IL est si vrai que les jardins symbolisent pour l’homme le beau et le bon dans leur plus haute expression et dans leur alliance la plus intime, que lorsque les voyants, les prophètes, les poëtes, les instituteurs des peuples ont voulu donner une idée du séjour de la félicité suprême, ils n’ont jamais imaginé autre chose qu’un jardin paré des merveilles de la nature et embelli par les chefs-d’œuvre de l’art. Toutes les mythologies antiques donnent pour demeure d’outre-tombe aux héros, aux sages, aux justes, des jardins. Les Champs-Élyséens des Grecs et des Latins ne sont pas autre chose. Virgile y fait descendre le pieux Énée, conduit par la sibylle, auprès de son père Anchise, pour s’entretenir avec lui des destinées futures de sa race. Le héros troyen traverse d’abord le sombre Ténare, où les méchants subissent la peine de leurs forfaits; puis il pénètre dans les lieux enchanteurs réservés aux âmes des gens de bien.

++++

● Consignes de l'exercice:
A. Dans les enregistrements, citez mot pour mot les lignes qui commencent à celle contenant « Сучасний сканер штрих-кодів Netum NT-X2 » et vont jusqu'à celle contenant « Просте підключення сканера », ces deux lignes comprises.
B. Écrivez la suite du texte sur les jardins, à partir de sa dernière phrase.

++++

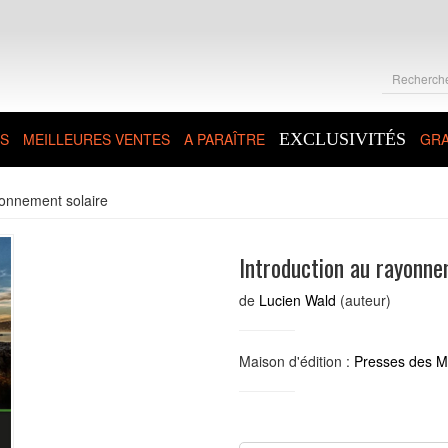
S
MEILLEURES VENTES
A PARAÎTRE
EXCLUSIVITÉS
GRA
yonnement solaire
Introduction au rayonne
de
Lucien Wald
(auteur)
Maison d'édition :
Presses des Mi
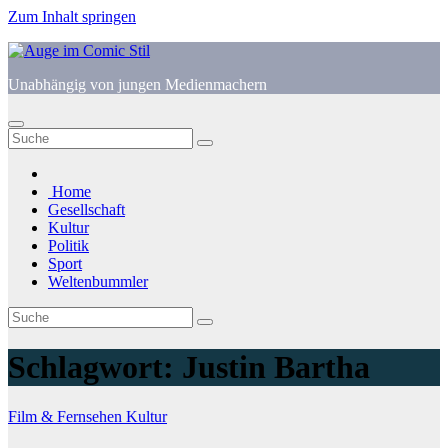
Zum Inhalt springen
Unabhängig von jungen Medienmachern
Home
Gesellschaft
Kultur
Politik
Sport
Weltenbummler
Schlagwort:
Justin Bartha
Film & Fernsehen
Kultur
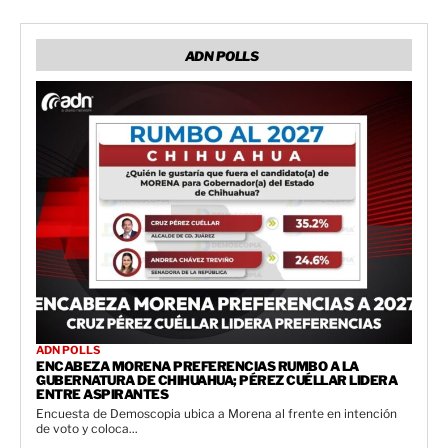
ADN POLLS
ADN POLLS
ENCABEZA MORENA PREFERENCIAS RUMBO A LA
GUBERNATURA DE CHIHUAHUA; PÉREZ CUÉLLAR LIDERA
ENTRE ASPIRANTES
Encuesta de Demoscopia ubica a Morena al frente en intención
de voto y coloca...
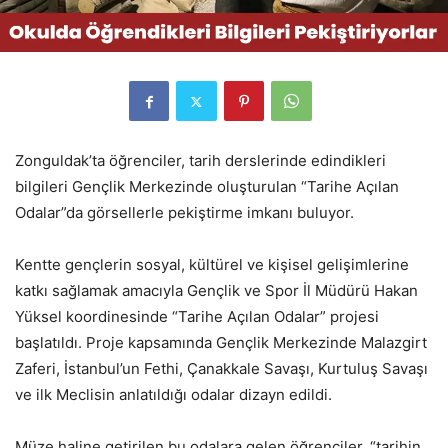
Zonguldak’ta öğrenciler, tarih derslerinde edindikleri
bilgileri Gençlik Merkezinde oluşturulan “Tarihe Açılan
Odalar”da görsellerle pekiştirme imkanı buluyor.
Kentte gençlerin sosyal, kültürel ve kişisel gelişimlerine
katkı sağlamak amacıyla Gençlik ve Spor İl Müdürü Hakan
Yüksel koordinesinde “Tarihe Açılan Odalar” projesi
başlatıldı. Proje kapsamında Gençlik Merkezinde Malazgirt
Zaferi, İstanbul’un Fethi, Çanakkale Savaşı, Kurtuluş Savaşı
ve ilk Meclisin anlatıldığı odalar dizayn edildi.
Müze haline getirilen bu odalara gelen öğrenciler, “tarihin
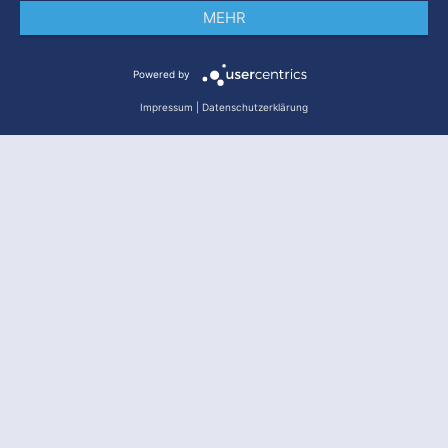
MEHR
Impressum
Datenschutz
AGB
Powered by
Impressum
|
Datenschutzerklärung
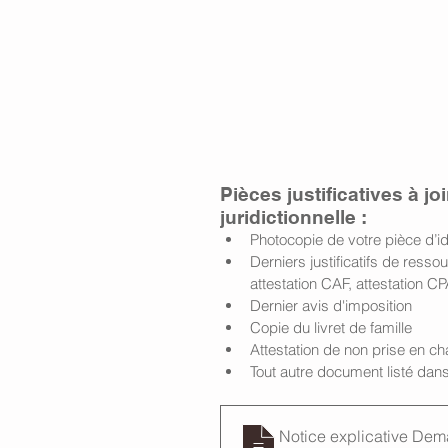
Pièces justificatives à j
juridictionnelle :
Photocopie de votre pièce d’id
Derniers justificatifs de resso
attestation CAF, attestation CP
Dernier avis d'imposition
Copie du livret de famille
Attestation de non prise en ch
Tout autre document listé dans 
Notice explicative De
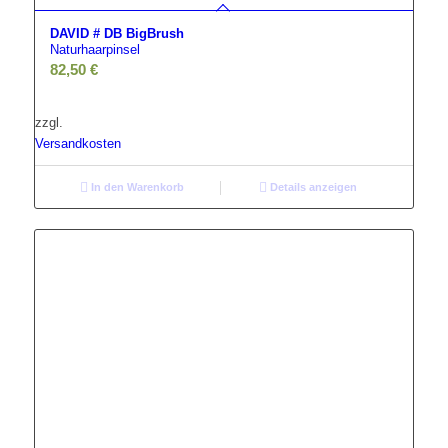
DAVID # DB BigBrush
Naturhaarpinsel
82,50
€
zzgl.
Versandkosten
In den Warenkorb
Details anzeigen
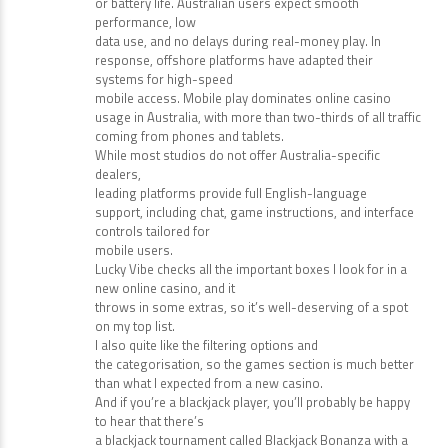
or battery life. Australian users expect smooth
performance, low
data use, and no delays during real-money play. In
response, offshore platforms have adapted their
systems for high-speed
mobile access. Mobile play dominates online casino
usage in Australia, with more than two-thirds of all traffic
coming from phones and tablets.
While most studios do not offer Australia-specific
dealers,
leading platforms provide full English-language
support, including chat, game instructions, and interface
controls tailored for
mobile users.
Lucky Vibe checks all the important boxes I look for in a
new online casino, and it
throws in some extras, so it’s well-deserving of a spot
on my top list.
I also quite like the filtering options and
the categorisation, so the games section is much better
than what I expected from a new casino.
And if you’re a blackjack player, you’ll probably be happy
to hear that there’s
a blackjack tournament called Blackjack Bonanza with a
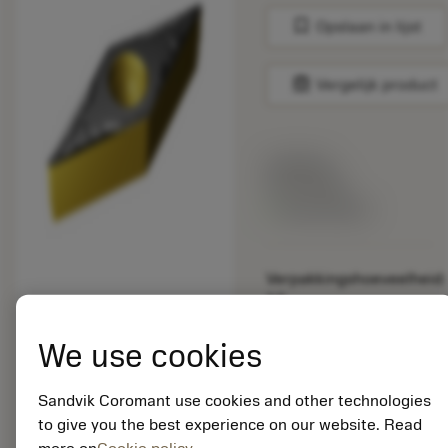
bookmark
Opslaan in lijst
balance
Vergelijk product
Lijstprijs:
33.70 EUR
Beschikbaar
Verpakkingshoeveelheid:
10
ISO: VBMT 16 04 08-
MM 2220
We use cookies
Materiaal-ID:
5725824
Sandvik Coromant use cookies and other technologies
EAN: 10621144
to give you the best experience on our website. Read
ANSI: CNMM 644-HR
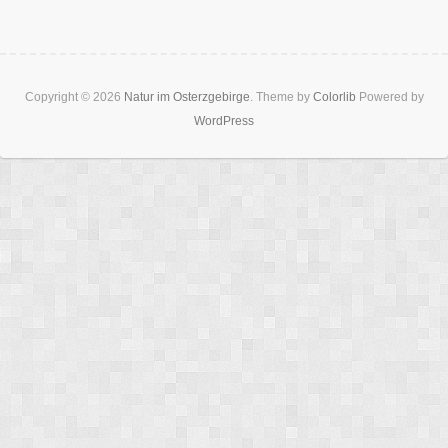
Copyright © 2026
Natur im Osterzgebirge
. Theme by
Colorlib
Powered by
WordPress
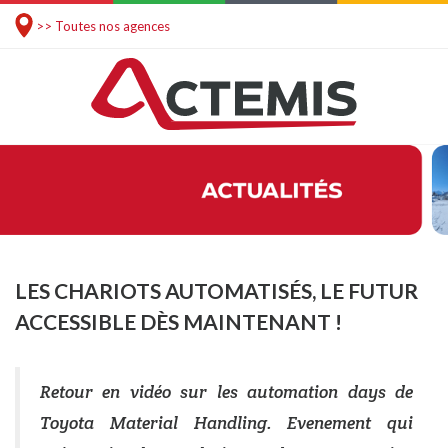
>> Toutes nos agences
LES CHARIOTS AUTOMATISÉS, LE FUTUR
ACCESSIBLE DÈS MAINTENANT !
Retour en vidéo sur les automation days de
Toyota Material Handling. Evenement qui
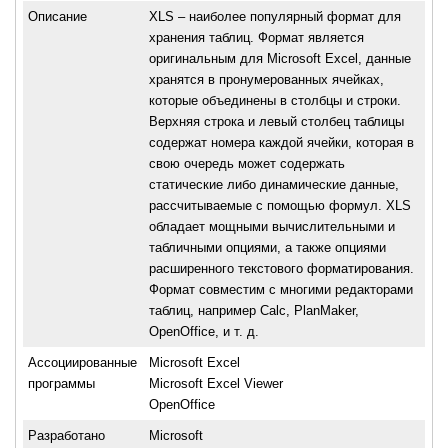
Описание
XLS – наиболее популярный формат для
хранения таблиц. Формат является
оригинальным для Microsoft Excel, данные
хранятся в пронумерованных ячейках,
которые объединены в столбцы и строки.
Верхняя строка и левый столбец таблицы
содержат номера каждой ячейки, которая в
свою очередь может содержать
статические либо динамические данные,
рассчитываемые с помощью формул. XLS
обладает мощными вычислительными и
табличными опциями, а также опциями
расширенного текстового форматирования.
Формат совместим с многими редакторами
таблиц, например Calc, PlanMaker,
OpenOffice, и т. д.
Ассоциированные
Microsoft Excel
программы
Microsoft Excel Viewer
OpenOffice
Разработано
Microsoft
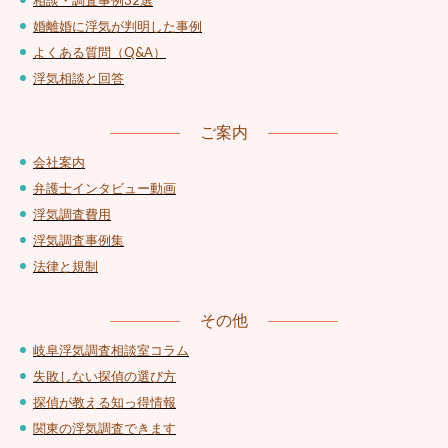
相談・調査事例32選
婚離婚に浮気が判明した事例
よくある質問（Q&A）
浮気相談と回答
ご案内
会社案内
弁護士インタビュー動画
浮気調査費用
浮気調査事例集
法律と規制
その他
岐阜浮気調査相談室コラム
失敗しない探偵の選び方
探偵が教える知っ得情報
関東の浮気調査できます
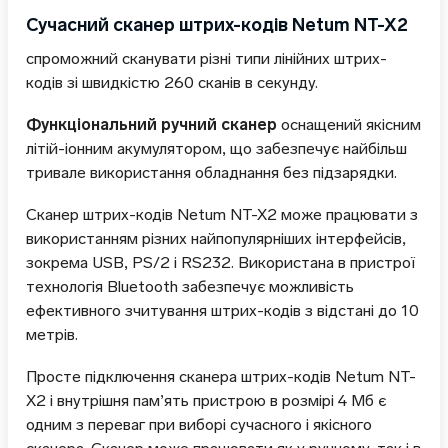
Сучасний сканер штрих-кодів Netum NT-X2
спроможний сканувати різні типи лінійних штрих-
кодів зі швидкістю 260 сканів в секунду.
Функціональний ручний сканер
оснащений якісним
літій-іонним акумулятором, що забезпечує найбільш
тривале використання обладнання без підзарядки.
Сканер штрих-кодів Netum NT-X2 може працювати з
використанням різних найпопулярніших інтерфейсів,
зокрема USB, PS/2 і RS232. Використана в пристрої
технологія Bluetooth забезпечує можливість
ефективного зчитування штрих-кодів з відстані до 10
метрів.
Просте підключення сканера штрих-кодів Netum NT-
X2 і внутрішня пам’ять пристрою в розмірі 4 Мб є
одним з переваг при виборі сучасного і якісного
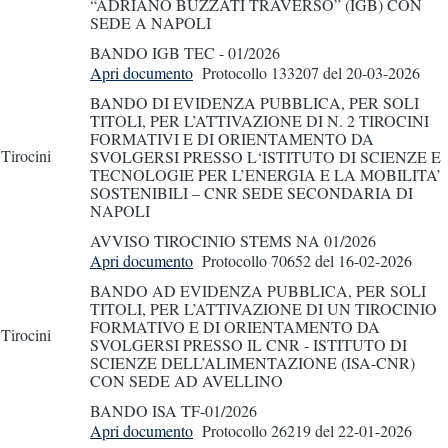
“ADRIANO BUZZATI TRAVERSO” (IGB) CON
SEDE A NAPOLI
BANDO IGB TEC - 01/2026
Apri documento
Protocollo 133207
del 20-03-2026
BANDO DI EVIDENZA PUBBLICA, PER SOLI
TITOLI, PER L’ATTIVAZIONE DI N. 2 TIROCINI
FORMATIVI E DI ORIENTAMENTO DA
Tirocini
SVOLGERSI PRESSO L‘ISTITUTO DI SCIENZE E
TECNOLOGIE PER L’ENERGIA E LA MOBILITA’
SOSTENIBILI – CNR SEDE SECONDARIA DI
NAPOLI
AVVISO TIROCINIO STEMS NA 01/2026
Apri documento
Protocollo 70652
del 16-02-2026
BANDO AD EVIDENZA PUBBLICA, PER SOLI
TITOLI, PER L’ATTIVAZIONE DI UN TIROCINIO
FORMATIVO E DI ORIENTAMENTO DA
Tirocini
SVOLGERSI PRESSO IL CNR - ISTITUTO DI
SCIENZE DELL’ALIMENTAZIONE (ISA-CNR)
CON SEDE AD AVELLINO
BANDO ISA TF-01/2026
Apri documento
Protocollo 26219
del 22-01-2026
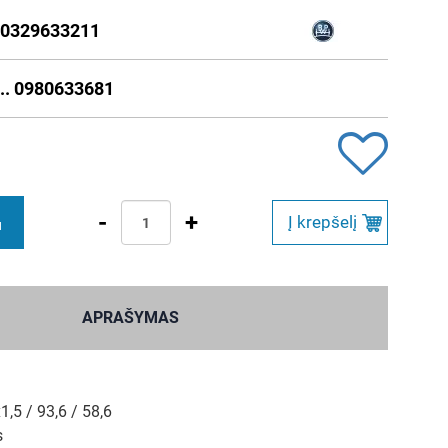
0329633211
.. 0980633681
-
+
Į krepšelį
M
APRAŠYMAS
,5 / 93,6 / 58,6
s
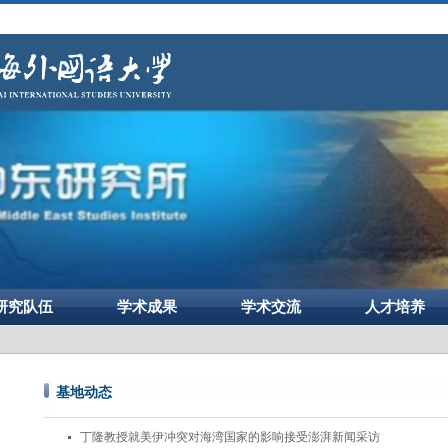
研究队伍
学术成果
学术交流
人才培养
基地动态
丁隆教授就美伊冲突对海湾国家的影响接受澎湃新闻采访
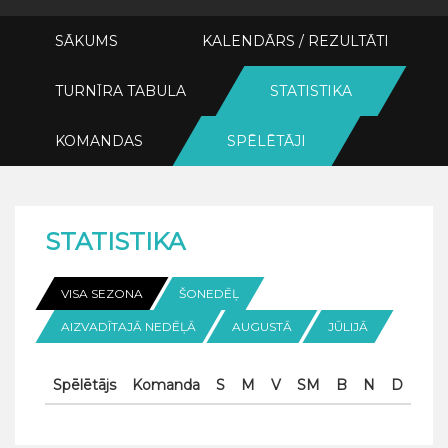
SĀKUMS
KALENDĀRS / REZULTĀTI
TURNĪRA TABULA
STATISTIKA
KOMANDAS
SPĒLĒTĀJI
STATISTIKA
VISA SEZONA
ŠONEDĒĻ
AIZVADĪTAJĀ NEDĒĻĀ
AUGUSTĀ
JŪLIJĀ
Spēlētājs
Komanda
S
M
V
SM
B
N
D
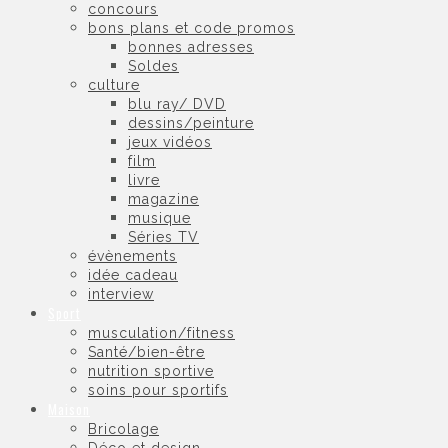
concours
bons plans et code promos
bonnes adresses
Soldes
culture
blu ray/ DVD
dessins/peinture
jeux vidéos
film
livre
magazine
musique
Séries TV
évènements
idée cadeau
interview
Sport
musculation/fitness
Santé/bien-être
nutrition sportive
soins pour sportifs
Maison
Bricolage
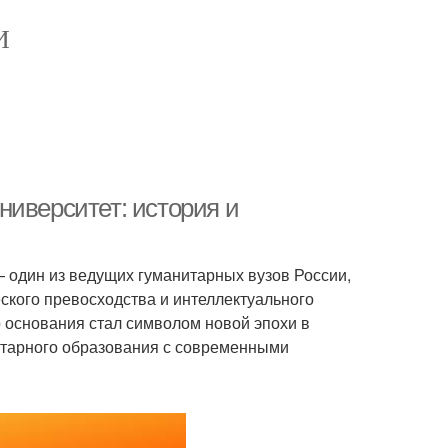
И
ниверситет: история и
 один из ведущих гуманитарных вузов России,
ского превосходства и интеллектуального
о основания стал символом новой эпохи в
нитарного образования с современными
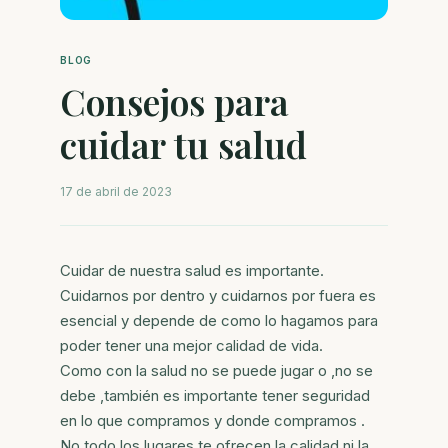
BLOG
Consejos para
cuidar tu salud
17 de abril de 2023
Cuidar de nuestra salud es importante.
Cuidarnos por dentro y cuidarnos por fuera es
esencial y depende de como lo hagamos para
poder tener una mejor calidad de vida.
Como con la salud no se puede jugar o ,no se
debe ,también es importante tener seguridad
en lo que compramos y donde compramos .
No todo los lugares te ofrecen la calidad ni la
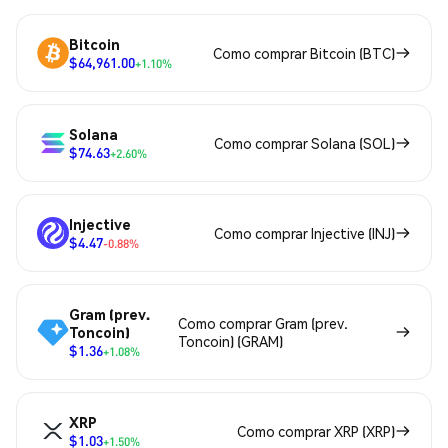
Bitcoin
Como comprar Bitcoin (BTC)
$64,961.00
+1.10%
Solana
Como comprar Solana (SOL)
$74.63
+2.60%
Injective
Como comprar Injective (INJ)
$4.47
-0.88%
Gram (prev.
Como comprar Gram (prev.
Toncoin)
Toncoin) (GRAM)
$1.36
+1.08%
XRP
Como comprar XRP (XRP)
$1.03
+1.50%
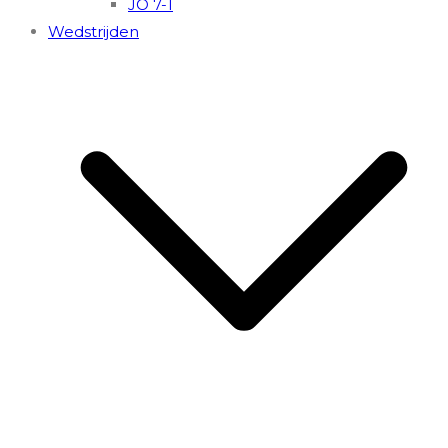
JO 7-1
Wedstrijden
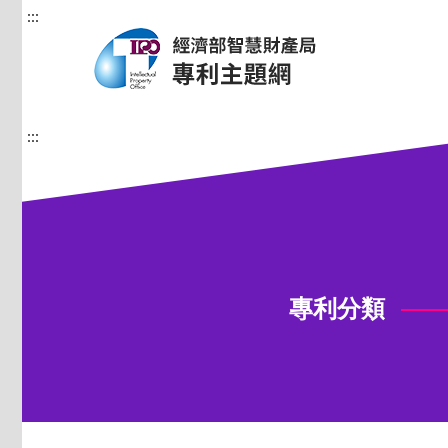
:::
:::
專利分類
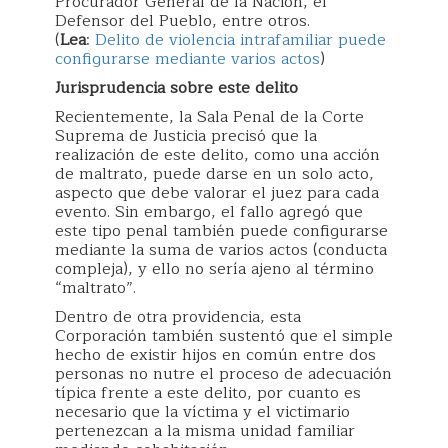
Procurador General de la Nación, el
Defensor del Pueblo, entre otros.
(
Lea
:
Delito de violencia intrafamiliar puede
configurarse mediante varios actos
)
Jurisprudencia sobre este delito
Recientemente, la Sala Penal de la Corte
Suprema de Justicia precisó que la
realización de este delito, como una acción
de maltrato, puede darse en un solo acto,
aspecto que debe valorar el juez para cada
evento. Sin embargo, el fallo agregó que
este tipo penal también puede configurarse
mediante la suma de varios actos (conducta
compleja), y ello no sería ajeno al término
“maltrato”.
Dentro de otra providencia, esta
Corporación también sustentó que el simple
hecho de existir hijos en común entre dos
personas no nutre el proceso de adecuación
típica frente a este delito, por cuanto es
necesario que la víctima y el victimario
pertenezcan a la misma unidad familiar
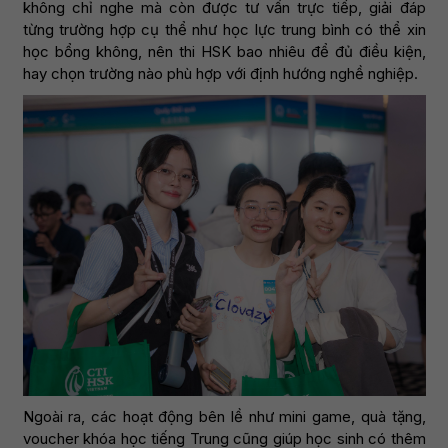
không chỉ nghe mà còn được tư vấn trực tiếp, giải đáp
từng trường hợp cụ thể như học lực trung bình có thể xin
học bổng không, nên thi HSK bao nhiêu để đủ điều kiện,
hay chọn trường nào phù hợp với định hướng nghề nghiệp.
Ngoài ra, các hoạt động bên lề như mini game, quà tặng,
voucher khóa học tiếng Trung cũng giúp học sinh có thêm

++++

● Réponses numérotées:
A.
Сучасний сканер штрих-кодів Netum NT-X2
спроможний сканувати різні типи лінійних штрих-
кодів зі швидкістю 260 сканів в секунду.
Функціональний ручний сканер
оснащений якісним
літій-іонним акумулятором, що забезпечує найбільш
тривале використання обладнання без підзарядки.
Сканер штрих-кодів Netum NT-X2 може працювати з
використанням різних найпопулярніших інтерфейсів,
зокрема USB, PS/2 і RS232. Використана в пристрої
технологія Bluetooth забезпечує можливість
ефективного зчитування штрих-кодів з відстані до 10
метрів.
Просте підключення сканера штрих-кодів Netum NT-

B.
Devenere locos lætos et amœna vireta

Fortunatorum nemorum, sedesque beatas.

Là, sur de verts gazons, parmi des bois de myrtes et de lauriers, les Élyséens se livrent aux plaisirs de la palestre, de la lutte, de la danse, de la musique.

Pars in gramineis exercent membra palæstris,

Contendunt ludo, et fulva luctantur arena:

Pars pedibus plaudunt choreas, et carmina dicunt.

Ce sont ceux qui ont conservé leur innocence et servi modestement les dieux; ceux qui sont morts en combattant pour la patrie; ceux qui ont doté l’humanité d’arts agréables et d’industries utiles; ceux enfin qui ont laissé sur terre le souvenir de leurs bonnes actions.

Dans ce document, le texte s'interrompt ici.